Haystack Rock on the Oregon Coast and Painted Hills in Central Oregon.


----------



## Susan Mulno

Gorgeous!!!!!:biggrin:


----------



## TerryCurley

These are both wonderful.


----------



## karliejaye

I love the painted hills! And you did a lovely depiction of them.


----------



## Bushcraftonfire

Nice job.. do the hills look like that or is the painting tilted?


----------



## karliejaye

Sections of the hills really do look like that. Here's a photo (yes this is a photo, credits to Mike Putnam):


----------



## Bushcraftonfire

I'm confused.. are Oregon and Karlie the same person?


----------



## Oregon Artist

Bushcraftonfire said:


> I'm confused.. are Oregon and Karlie the same person?



Nope! My real name is Patrick.


----------



## Liz

I love the Haystack Rock painting.

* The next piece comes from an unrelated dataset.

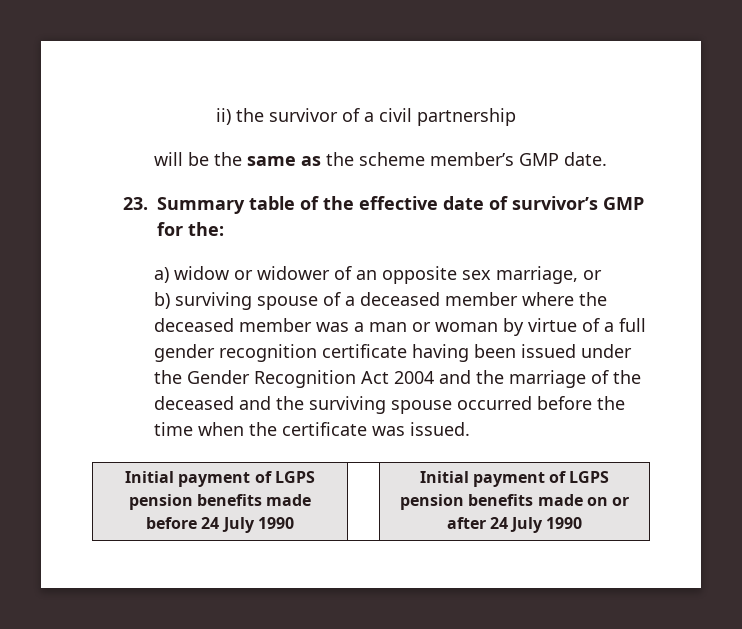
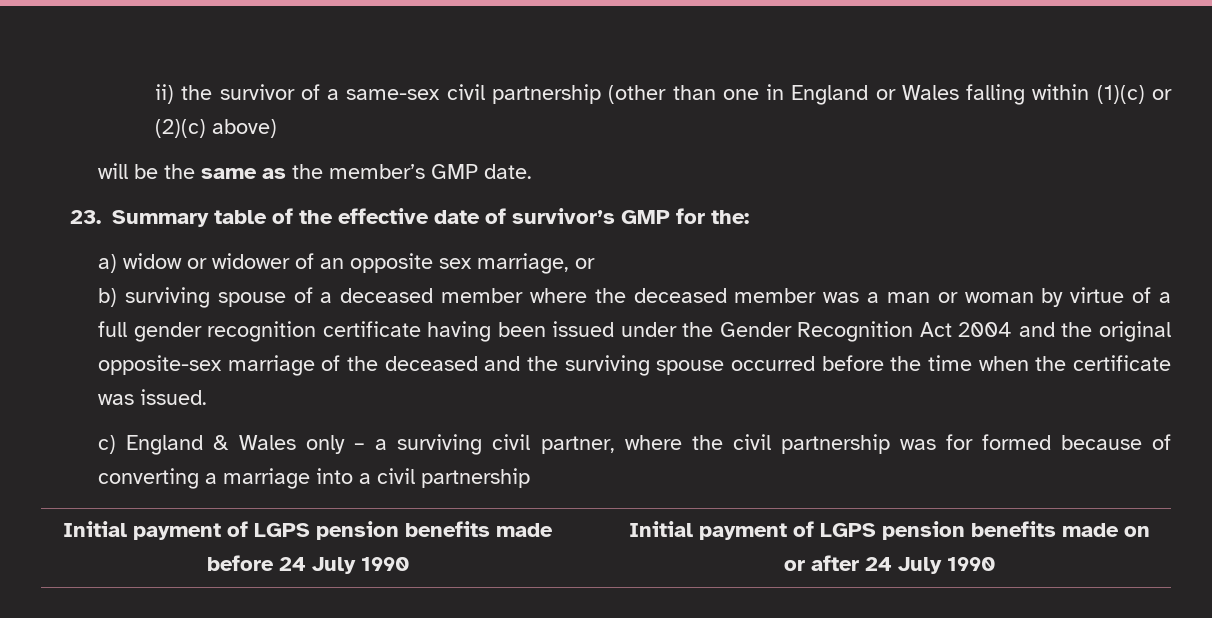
[378,108,516,126] civil partnership -> [346,84,1173,105] [155,119,278,138] same-sex civil partnership (other than one in England or Wales falling within (1)(c) or (2)(c) above)
[358,152,425,166] scheme -> (324, 171) none
(504, 377) none -> [1098,321,1171,342] [98,355,223,375] original opposite-sex
(470, 429) none -> [98,434,1172,455] [98,468,531,489] // c) England & Wales only – a surviving civil partner, where the civil partnership was for formed because of converting a marriage into a civil partnership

You did such a wonderful job depicting the water!!


----------



## Sorin

I like the water also.


----------



## karliejaye

Sorry, didn't mean to step on toes. I am not Oregon Artist, but I am also from Oregon and live near the Painted Hills and felt compelled to chime in.


----------



## Oregon Artist

karliejaye said:


> Sorry, didn't mean to step on toes. I am not Oregon Artist, but I am also from Oregon and live near the Painted Hills and felt compelled to chime in.


My toes are fine Have you been to Newbury Craters? The obsidian flow is amazing. I have been working on a Smith Rocks painting for a year but can't get it right..


----------



## karliejaye

Oregon Artist said:


> My toes are fine Have you been to Newbury Craters? The obsidian flow is amazing. I have been working on a Smith Rocks painting for a year but can't get it right..


I have been to Newberry! In the early morning light it is absolute magic there! And I can't wait to see some of your Smith Rock work! I live across the highway from there and have a view of it out my living room window. 

Oregon has such amazing scenery end to end, doesn't it!?


----------



## ErnstG

Very nice - the rock in the water is my favorite!

Ernst


----------



## Oregon Artist

karliejaye said:


> I have been to Newberry! In the early morning light it is absolute magic there! And I can't wait to see some of your Smith Rock work! I live across the highway from there and have a view of it out my living room window.
> 
> Oregon has such amazing scenery end to end, doesn't it!?


I took a Volcano and Earthquake class at my local CC did you know Smith Rocks are the ash flow from newberry? That's 30 miles away!


----------